[Compiti richiesti]
A) Nel testo sull'Afghanistan, quale presidente americano decise il sostegno in armi e finanziamenti ai nemici dei "riformatori di Kabul"?
B) Prosegui il testo sull'Afghanistan a partire dalla sua ultima frase.

[Testo fornito]
* * * * * * *

Ma questo è solo successivo alla scelte americane di sostegno alla contro-rivoluzione e, probabilmente, fu da esse sollecitato[i]. L’America non fu mossa, quindi, da un “obbligo di deterrenza” verso l’armata rossa avanzante ma dal vizio originale della sua politica di guerra fredda di stare con chiunque -i ceti più reazionari, i dittatori più sanguinari- purché questi fossero schierati contro i “comunisti”.

Essa scese in campo subito, col sostegno in armi e finanziamenti ai nemici dei “riformatori di Kabul”, intervento attivato ben prima dell’intervento sovietico, attraverso una decisione del “più democratico” dei Presidenti americani, Jimmy Carter, quasi sulla base di un riflesso condizionato come il toro che carica alla vista del fazzoletto rosso, e in piena continuità con la peggiore politica americana da Truman in avanti.

Gli americani, come gli inglesi di Nelson verso la Repubblica Napoletana, costruirono la resistenza al rinnovamento, alla modernità, facendo leva sugli istinti più bassi e conservativi della società afgana. Come gli inglesi di fine Settecento avevano messo in campo una armata di lazzari e cafoni sollevata dalle prediche oscurantiste di un clero reazionario e ignorante, così i servizi segreti Usa fecero leva sui mullah, il clero sunnita, che era l’unico vero cemento di una società arretrata ed incolta, e si ritrovarono, nel ruolo a Napoli assolto dal Cardinale Ruffo, il Mullah Omar ed il suo consigliere politico Osama Bin Laden.

La strategia la si fondò non solo su armi e finanziamenti per le milizie. Questo fu solo un aspetto, e non il più rilevante. Il fulcro ne fu l’identificazione dei mullah come gli interlocutori privilegiati a cui furono assicurati soldi a palate per costruire una rete diffusa di “scuole coraniche” finalizzate ad indottrinare la gioventù, e poi ancora soldi per mettere in piedi un solido apparato assistenziale che consentisse la “tenuta” della parte non combattente, e soldi per un sofisticato sistema di propaganda ed infine chiudendo gli entrambi gli occhi sui traffici di droga che alimentavano per i partito dei mullah altre copiose fonti di finanziamento.

Con i dollari americani, quelli delle retrive monarchie sunnite del Golfo Persico e quelli dell’oppio si poté finanziare la costruzione di un esercito ben armato; ma soprattutto coeso in quanto basato su un processo di promozione e selezione, in patria o nei campi profughi pakistani, di una parte della società afgana, i talebani, -studenti delle scuole coraniche- ideologizzata e preparata per candidarsi alla direzione dell’Afghanistan.

* * * * * * *

[Estratti dei dati]
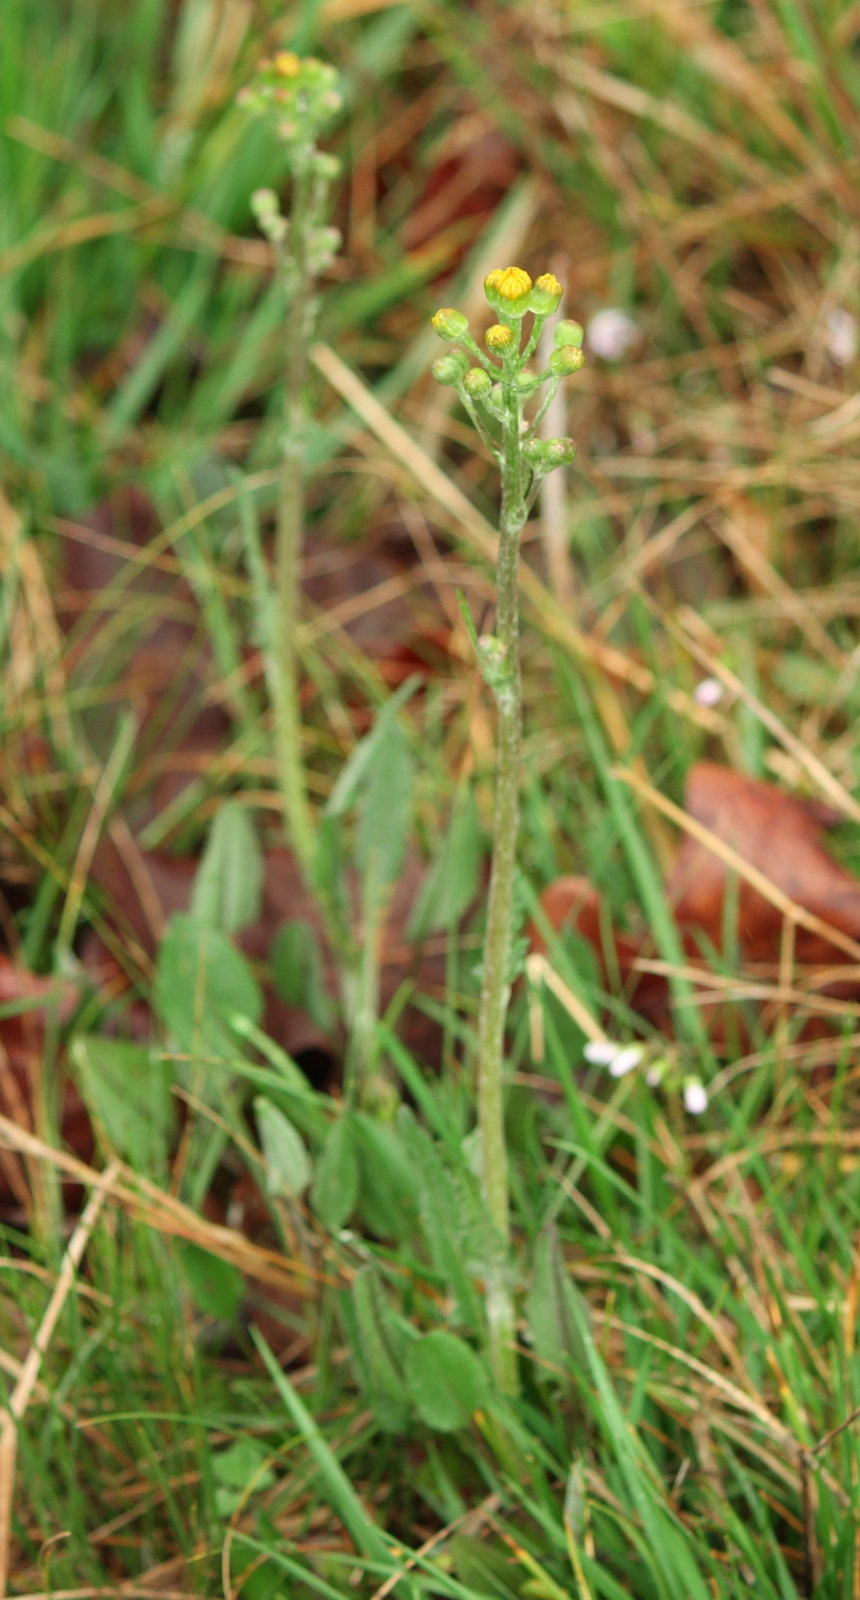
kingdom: Plantae
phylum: Tracheophyta
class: Magnoliopsida
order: Asterales
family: Asteraceae
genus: Packera
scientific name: Packera dubia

* * * * * * *

[Risposte]
A) Jimmy Carter.

B)
A questo gruppo fu fornita una identità del tutto nuova, con la rottura degli schemi tribali, fondata sulla interpretazione integralista del Corano. E di essi ne fecero dei mujaheddin, combattenti impegnati nel “jihād”, la guerra santa. Solo che gli americani non valutarono che la guerra santa è tale non solo se combattuta contro i “blasfemi rinnegati comunisti” di Kabul o gli invasori russi, è santa ogni volta è mossa contro tutto ciò è figlio, che appartiene alla civiltà contemporanea come la intendiamo alla luce della cultura occidentale, perché è guerra cieca contro il “diverso”, contro chi non è mussulmano.

I talebani non nascono dal nulla: hanno una madre, un seno entro cui sono generati, il sostrato di cultura islamica propria di un paese tribale, arretrato, agro-pastorale; ma hanno anche un padre, la scellerata politica americana, che sceglie l’arretratezza religiosa come l’humus con cui alimentare l’opposizione ad un Afghanistan rivoluzionario; ed ha infine come padrini l’opinione pubblica dei paesi occidentali, quella che volle scambiare una resistenza fondata sulla reazionaria difesa dello status quo e dell’arretratezza culturale come una “resistenza nazionale” al russo-straniero-invasore.

Nell’incubatore della costruzione dell’islamismo politico contemporaneo erano già stati allocatiti i primi fermenti sin dal lontano 1917, con il tradimento degli impegni inglesi verso gli arabi. Se ne erano poi aggiunti quelli del ’48, con la spartizione della Palestina vissuta dai mussulmani come una spoliazione e profanazione della città santa di Gerusalemme, ed erano stati ulteriormente potenziati con frustrazione della sconfitta della guerra arabo-israeliana del 1967.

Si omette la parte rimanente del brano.